OpenStack: The Issue of Staying Close to the Upstream Production Code and Pushing Code Back to the Community

Managing a large-scale infrastructure, such as OVH’s OpenStack-based Public Cloud, requires constant maintenance while meeting customer needs and expectations. What’s more, OpenStack is always releasing new versions and customers demand more and more features. This is a huge challenge requiring smart management from the provider. Here are the main points from today’s conference given at Boston’s OpenStack Summit, by Adam Kijak, a DevOps at OVH.

Patching OpenStack: Adapting It to the Public Cloud Use Case

OpenStack was not originally built for Public Cloud. Public Cloud providers have to contend with a number of issues specific to OpenStack. For example, North-South network traffic is intense and highly critical, and two years ago, OpenStack solutions were not satisfactory. To improve this, we started to “hack” OpenStack to remove the network node from this path and added an important patch in Neutron. This was done on Juno for our beta version. We then prodded our Public Cloud offering and continued to add more and more small and large patches to our production branch, both for our own needs and based on specific requests from customers.

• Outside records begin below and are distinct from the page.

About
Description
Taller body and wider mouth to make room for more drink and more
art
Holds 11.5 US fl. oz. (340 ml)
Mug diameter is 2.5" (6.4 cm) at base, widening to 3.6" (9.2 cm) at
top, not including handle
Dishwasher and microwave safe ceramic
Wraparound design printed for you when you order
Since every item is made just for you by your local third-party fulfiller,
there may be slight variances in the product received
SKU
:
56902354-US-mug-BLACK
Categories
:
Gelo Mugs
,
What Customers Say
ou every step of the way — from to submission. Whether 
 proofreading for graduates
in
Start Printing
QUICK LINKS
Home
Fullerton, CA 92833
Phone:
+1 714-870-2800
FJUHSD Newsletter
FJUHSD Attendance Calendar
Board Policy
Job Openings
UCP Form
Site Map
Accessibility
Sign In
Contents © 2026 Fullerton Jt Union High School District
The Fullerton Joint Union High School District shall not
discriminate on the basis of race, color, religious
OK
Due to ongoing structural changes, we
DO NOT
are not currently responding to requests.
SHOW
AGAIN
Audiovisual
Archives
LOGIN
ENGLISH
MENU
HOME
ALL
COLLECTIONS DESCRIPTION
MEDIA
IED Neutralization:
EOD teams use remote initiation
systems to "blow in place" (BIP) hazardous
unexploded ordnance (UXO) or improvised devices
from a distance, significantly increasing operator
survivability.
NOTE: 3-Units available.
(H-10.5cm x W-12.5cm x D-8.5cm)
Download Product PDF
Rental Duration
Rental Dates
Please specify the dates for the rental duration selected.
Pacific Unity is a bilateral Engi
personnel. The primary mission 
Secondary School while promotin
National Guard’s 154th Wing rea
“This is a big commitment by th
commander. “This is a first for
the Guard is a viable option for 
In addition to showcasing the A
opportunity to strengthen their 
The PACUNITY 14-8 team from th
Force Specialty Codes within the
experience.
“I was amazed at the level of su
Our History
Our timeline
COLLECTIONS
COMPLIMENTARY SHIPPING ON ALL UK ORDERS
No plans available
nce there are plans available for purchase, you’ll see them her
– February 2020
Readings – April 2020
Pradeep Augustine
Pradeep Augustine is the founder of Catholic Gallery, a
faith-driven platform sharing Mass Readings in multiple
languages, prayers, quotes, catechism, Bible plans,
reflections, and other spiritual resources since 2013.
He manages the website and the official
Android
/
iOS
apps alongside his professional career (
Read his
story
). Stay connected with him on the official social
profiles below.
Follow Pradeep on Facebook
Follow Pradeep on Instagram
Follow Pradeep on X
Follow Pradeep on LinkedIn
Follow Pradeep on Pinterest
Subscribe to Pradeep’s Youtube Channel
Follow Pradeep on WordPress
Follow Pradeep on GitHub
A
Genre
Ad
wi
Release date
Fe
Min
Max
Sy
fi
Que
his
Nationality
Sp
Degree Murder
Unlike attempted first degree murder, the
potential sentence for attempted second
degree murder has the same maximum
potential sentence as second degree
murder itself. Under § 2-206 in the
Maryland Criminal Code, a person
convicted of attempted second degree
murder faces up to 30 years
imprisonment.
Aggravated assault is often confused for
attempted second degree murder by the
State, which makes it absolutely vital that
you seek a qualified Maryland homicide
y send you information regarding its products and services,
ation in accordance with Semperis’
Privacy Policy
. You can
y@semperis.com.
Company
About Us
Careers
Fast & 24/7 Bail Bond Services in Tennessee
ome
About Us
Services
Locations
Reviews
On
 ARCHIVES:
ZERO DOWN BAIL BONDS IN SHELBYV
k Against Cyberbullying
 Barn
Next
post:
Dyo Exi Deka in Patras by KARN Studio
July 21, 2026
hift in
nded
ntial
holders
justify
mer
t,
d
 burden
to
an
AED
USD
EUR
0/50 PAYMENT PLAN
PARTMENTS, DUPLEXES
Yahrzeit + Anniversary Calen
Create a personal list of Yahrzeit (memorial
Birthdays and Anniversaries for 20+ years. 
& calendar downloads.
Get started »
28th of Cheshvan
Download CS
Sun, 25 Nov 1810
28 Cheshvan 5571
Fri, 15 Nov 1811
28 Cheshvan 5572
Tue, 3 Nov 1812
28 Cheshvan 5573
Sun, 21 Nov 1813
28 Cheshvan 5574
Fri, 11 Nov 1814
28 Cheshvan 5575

The issue of keeping upstream while in production

Now we have to take a step back and observe what has happened following two years that we spent meeting feature requests from customers and internal needs related to large-scale infrastructure management. It appears that we are forking OpenStack so we can provide a version which is perfect for our customers. Features and API compatibility are unchanged, but the code keeps deviating from the upstream code. Everytime we make a patch we move further away from the project’s upstream archives.

As a consequence, we were not able to integrate some recent features to our own production branch or to commit our own changes to the community. In addition, sometimes the same feature would be developed twice, once at OVH and once in the community, but with different code.

This model means that contributing to the upstream is a long and difficult process.

At OVH, we are more Ops than Dev

There are several reasons behind the model we chose, including time constraints. Sometimes we only have a few hours to respond to a particular need. When, for this reason, we push this patch to the community, most of the time it's not validated. By way of an example, we developed a patch on Swift to manage incoming requests. It took us three days to develop, test and prod the patch. We pushed it to the community and three months later, the patch is still in discussion. Despite this, we have been using the patch for three months because our customers need it!

So, what causes this kind of situation? Well, the answer is actually pretty simple. Most OpenStack techies in the community work like DevOps. However, at OVH we are more Ops than Dev, which means we prioritize operational constraints, whereas the OpenStack community is more Dev than Ops and prioritizes architecture and global design constraints.

What if, instead of a problem, this was actually an opportunity to improve our workflow?

While the community is focused on the global system for a well-designed cloud solution, we are largely focused on creating solutions that "just work". This presents us with a unique occasion to work together. After all, is that not the strength of the open-source community? Taking advantage of different approaches and working towards a common goal?

On the OVH side, we decided to work systematically on our own OVH master branch, keeping it really close to the upstream master branch and updated daily. All our patches are developed from this starting point. Working in this way means that we are always ready to easily push patches to the community repository. It doesn’t really matter whether or not the patch is approved, that’s not the main goal. The goal is to present a use case and provide one possible solution. The community is then free to give up on it if it is too specific, to work more deeply on it when our own implementation doesn't fit the current direction of the project, or to simply accept it.

In order to use the patch on our production branch, we just need to import it from our master branch to our production code base. This is a real, new advantage for us as it means we can use our current master branch whenever we need. All our changes have already been integrated.

This workflow should ideally be used as much as possible in any open-source project where you have to run a production environment and implement code modifications.